The vast majority of disabilities arise from medical disorders rather than from an accident or injury.
Musculoskeletal disorders – such as back problems, arthritis, and carpal tunnel syndrome — are the biggest category of long-term disability claims. These claims are also frequently denied. Unlike cancer or a broken bone, it is not always easy to quantify or document the pain and limitations of these conditions.
Spinal disorders and problems with joints
According to the Council for Disability Awareness and insurance industry statistics, musculoskeletal disorders account for roughly 25 percent of all long-term disability claims. This category includes disorders of the spine, muscles, bones, and joints, such as:
- Arthritis, gout, and fibromyalgia
- Tendonitis (tennis elbow, carpal tunnel, rotator cuff)
- Herniated or bulging disc
- Degenerative disc disease
- Lower back pain
If you count bone fractures, muscle sprains and ligament strains, musculoskeletal conditions account for more than one-third of all long-term disability (LTD) claims.
Disability claims for musculoskeletal disorders
The majority of these disorders are not work-related, which means people must turn to sick days, vacation days and short-term disability benefits to pay the bills.
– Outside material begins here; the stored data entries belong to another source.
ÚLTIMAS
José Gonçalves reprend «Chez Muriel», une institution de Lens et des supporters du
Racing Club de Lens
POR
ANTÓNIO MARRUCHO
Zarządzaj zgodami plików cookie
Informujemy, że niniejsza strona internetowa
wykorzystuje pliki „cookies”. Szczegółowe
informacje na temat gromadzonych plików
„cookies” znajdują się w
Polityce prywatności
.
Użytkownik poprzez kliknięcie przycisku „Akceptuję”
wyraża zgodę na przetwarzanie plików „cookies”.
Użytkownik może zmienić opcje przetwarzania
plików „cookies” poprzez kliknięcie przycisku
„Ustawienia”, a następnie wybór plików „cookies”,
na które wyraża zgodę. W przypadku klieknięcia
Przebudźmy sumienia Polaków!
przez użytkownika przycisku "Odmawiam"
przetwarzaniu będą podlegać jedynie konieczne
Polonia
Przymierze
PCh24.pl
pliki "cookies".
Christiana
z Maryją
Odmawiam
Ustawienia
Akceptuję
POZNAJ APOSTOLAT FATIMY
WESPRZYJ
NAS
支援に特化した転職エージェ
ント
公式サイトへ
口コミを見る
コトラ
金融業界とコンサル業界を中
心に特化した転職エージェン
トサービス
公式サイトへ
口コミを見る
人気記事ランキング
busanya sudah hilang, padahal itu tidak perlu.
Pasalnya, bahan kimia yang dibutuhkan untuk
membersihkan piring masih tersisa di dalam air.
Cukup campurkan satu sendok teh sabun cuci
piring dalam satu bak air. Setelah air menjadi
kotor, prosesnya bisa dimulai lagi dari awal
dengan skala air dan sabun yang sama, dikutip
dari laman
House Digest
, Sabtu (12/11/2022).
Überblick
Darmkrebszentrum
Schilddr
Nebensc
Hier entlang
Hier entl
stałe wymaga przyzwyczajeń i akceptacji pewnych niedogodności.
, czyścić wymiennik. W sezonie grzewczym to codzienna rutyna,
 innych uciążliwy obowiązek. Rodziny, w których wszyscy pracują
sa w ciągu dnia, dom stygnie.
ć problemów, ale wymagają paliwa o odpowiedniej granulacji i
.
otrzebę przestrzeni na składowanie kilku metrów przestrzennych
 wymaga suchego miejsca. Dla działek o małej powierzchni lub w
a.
When those safety nets are exhausted, a long-term disability insurance policy kicks in if the person has been or will be off the job for at least 90 days.
Insurers are notorious for delaying or denying such LTD claims, on the basis of technicalities or endless requests for “additional information.” An attorney who has specific experience with ERISA (employer-sponsored) policies for long-term disability can help with submitting and appealing disability claims.
It may be as simple as supplementing the medical records to convince the insurance company to authorize benefits. Or it may be necessary to submit to an independent medical exam, and/or to go to court to force the insurer to live up to its obligations.